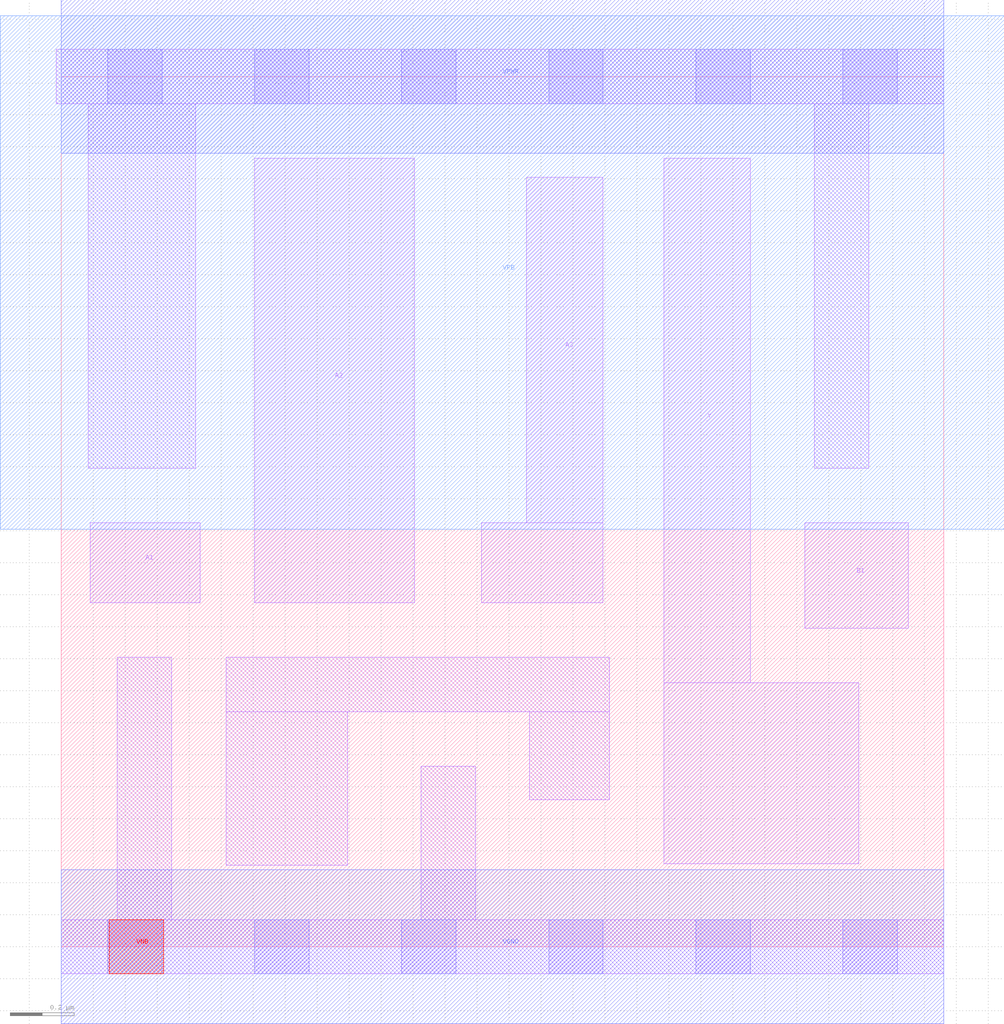
<source format=lef>
# Copyright 2020 The SkyWater PDK Authors
#
# Licensed under the Apache License, Version 2.0 (the "License");
# you may not use this file except in compliance with the License.
# You may obtain a copy of the License at
#
#     https://www.apache.org/licenses/LICENSE-2.0
#
# Unless required by applicable law or agreed to in writing, software
# distributed under the License is distributed on an "AS IS" BASIS,
# WITHOUT WARRANTIES OR CONDITIONS OF ANY KIND, either express or implied.
# See the License for the specific language governing permissions and
# limitations under the License.
#
# SPDX-License-Identifier: Apache-2.0

VERSION 5.7 ;
  NOWIREEXTENSIONATPIN ON ;
  DIVIDERCHAR "/" ;
  BUSBITCHARS "[]" ;
PROPERTYDEFINITIONS
  MACRO maskLayoutSubType STRING ;
  MACRO prCellType STRING ;
  MACRO originalViewName STRING ;
END PROPERTYDEFINITIONS
MACRO sky130_fd_sc_hdll__o31ai_1
  CLASS CORE ;
  FOREIGN sky130_fd_sc_hdll__o31ai_1 ;
  ORIGIN  0.000000  0.000000 ;
  SIZE  2.760000 BY  2.720000 ;
  SYMMETRY X Y R90 ;
  SITE unithd ;
  PIN A1
    ANTENNAGATEAREA  0.277500 ;
    DIRECTION INPUT ;
    USE SIGNAL ;
    PORT
      LAYER li1 ;
        RECT 0.090000 1.075000 0.435000 1.325000 ;
    END
  END A1
  PIN A2
    ANTENNAGATEAREA  0.277500 ;
    DIRECTION INPUT ;
    USE SIGNAL ;
    PORT
      LAYER li1 ;
        RECT 0.605000 1.075000 1.105000 2.465000 ;
    END
  END A2
  PIN A3
    ANTENNAGATEAREA  0.277500 ;
    DIRECTION INPUT ;
    USE SIGNAL ;
    PORT
      LAYER li1 ;
        RECT 1.315000 1.075000 1.695000 1.325000 ;
        RECT 1.455000 1.325000 1.695000 2.405000 ;
    END
  END A3
  PIN B1
    ANTENNAGATEAREA  0.277500 ;
    DIRECTION INPUT ;
    USE SIGNAL ;
    PORT
      LAYER li1 ;
        RECT 2.325000 0.995000 2.650000 1.325000 ;
    END
  END B1
  PIN VNB
    PORT
      LAYER pwell ;
        RECT 0.150000 -0.085000 0.320000 0.085000 ;
    END
  END VNB
  PIN VPB
    PORT
      LAYER nwell ;
        RECT -0.190000 1.305000 2.950000 2.910000 ;
    END
  END VPB
  PIN Y
    ANTENNADIFFAREA  0.833500 ;
    DIRECTION OUTPUT ;
    USE SIGNAL ;
    PORT
      LAYER li1 ;
        RECT 1.885000 0.260000 2.495000 0.825000 ;
        RECT 1.885000 0.825000 2.155000 2.465000 ;
    END
  END Y
  PIN VGND
    DIRECTION INOUT ;
    USE GROUND ;
    PORT
      LAYER met1 ;
        RECT 0.000000 -0.240000 2.760000 0.240000 ;
    END
  END VGND
  PIN VPWR
    DIRECTION INOUT ;
    USE POWER ;
    PORT
      LAYER met1 ;
        RECT 0.000000 2.480000 2.760000 2.960000 ;
    END
  END VPWR
  OBS
    LAYER li1 ;
      RECT -0.015000  2.635000 2.760000 2.805000 ;
      RECT  0.000000 -0.085000 2.760000 0.085000 ;
      RECT  0.085000  1.495000 0.420000 2.635000 ;
      RECT  0.175000  0.085000 0.345000 0.905000 ;
      RECT  0.515000  0.255000 0.895000 0.735000 ;
      RECT  0.515000  0.735000 1.715000 0.905000 ;
      RECT  1.125000  0.085000 1.295000 0.565000 ;
      RECT  1.465000  0.460000 1.715000 0.735000 ;
      RECT  2.355000  1.495000 2.525000 2.635000 ;
    LAYER mcon ;
      RECT 0.145000 -0.085000 0.315000 0.085000 ;
      RECT 0.145000  2.635000 0.315000 2.805000 ;
      RECT 0.605000 -0.085000 0.775000 0.085000 ;
      RECT 0.605000  2.635000 0.775000 2.805000 ;
      RECT 1.065000 -0.085000 1.235000 0.085000 ;
      RECT 1.065000  2.635000 1.235000 2.805000 ;
      RECT 1.525000 -0.085000 1.695000 0.085000 ;
      RECT 1.525000  2.635000 1.695000 2.805000 ;
      RECT 1.985000 -0.085000 2.155000 0.085000 ;
      RECT 1.985000  2.635000 2.155000 2.805000 ;
      RECT 2.445000 -0.085000 2.615000 0.085000 ;
      RECT 2.445000  2.635000 2.615000 2.805000 ;
  END
  PROPERTY maskLayoutSubType "abstract" ;
  PROPERTY prCellType "standard" ;
  PROPERTY originalViewName "layout" ;
END sky130_fd_sc_hdll__o31ai_1
END LIBRARY

</source>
..........
The line containing "2.760000 2.805000 ;" and every line after it, through the end of the records, should be repeated exactly and alone.

Solution to this problem ->
      RECT -0.015000  2.635000 2.760000 2.805000 ;
      RECT  0.000000 -0.085000 2.760000 0.085000 ;
      RECT  0.085000  1.495000 0.420000 2.635000 ;
      RECT  0.175000  0.085000 0.345000 0.905000 ;
      RECT  0.515000  0.255000 0.895000 0.735000 ;
      RECT  0.515000  0.735000 1.715000 0.905000 ;
      RECT  1.125000  0.085000 1.295000 0.565000 ;
      RECT  1.465000  0.460000 1.715000 0.735000 ;
      RECT  2.355000  1.495000 2.525000 2.635000 ;
    LAYER mcon ;
      RECT 0.145000 -0.085000 0.315000 0.085000 ;
      RECT 0.145000  2.635000 0.315000 2.805000 ;
      RECT 0.605000 -0.085000 0.775000 0.085000 ;
      RECT 0.605000  2.635000 0.775000 2.805000 ;
      RECT 1.065000 -0.085000 1.235000 0.085000 ;
      RECT 1.065000  2.635000 1.235000 2.805000 ;
      RECT 1.525000 -0.085000 1.695000 0.085000 ;
      RECT 1.525000  2.635000 1.695000 2.805000 ;
      RECT 1.985000 -0.085000 2.155000 0.085000 ;
      RECT 1.985000  2.635000 2.155000 2.805000 ;
      RECT 2.445000 -0.085000 2.615000 0.085000 ;
      RECT 2.445000  2.635000 2.615000 2.805000 ;
  END
  PROPERTY maskLayoutSubType "abstract" ;
  PROPERTY prCellType "standard" ;
  PROPERTY originalViewName "layout" ;
END sky130_fd_sc_hdll__o31ai_1
END LIBRARY

</source>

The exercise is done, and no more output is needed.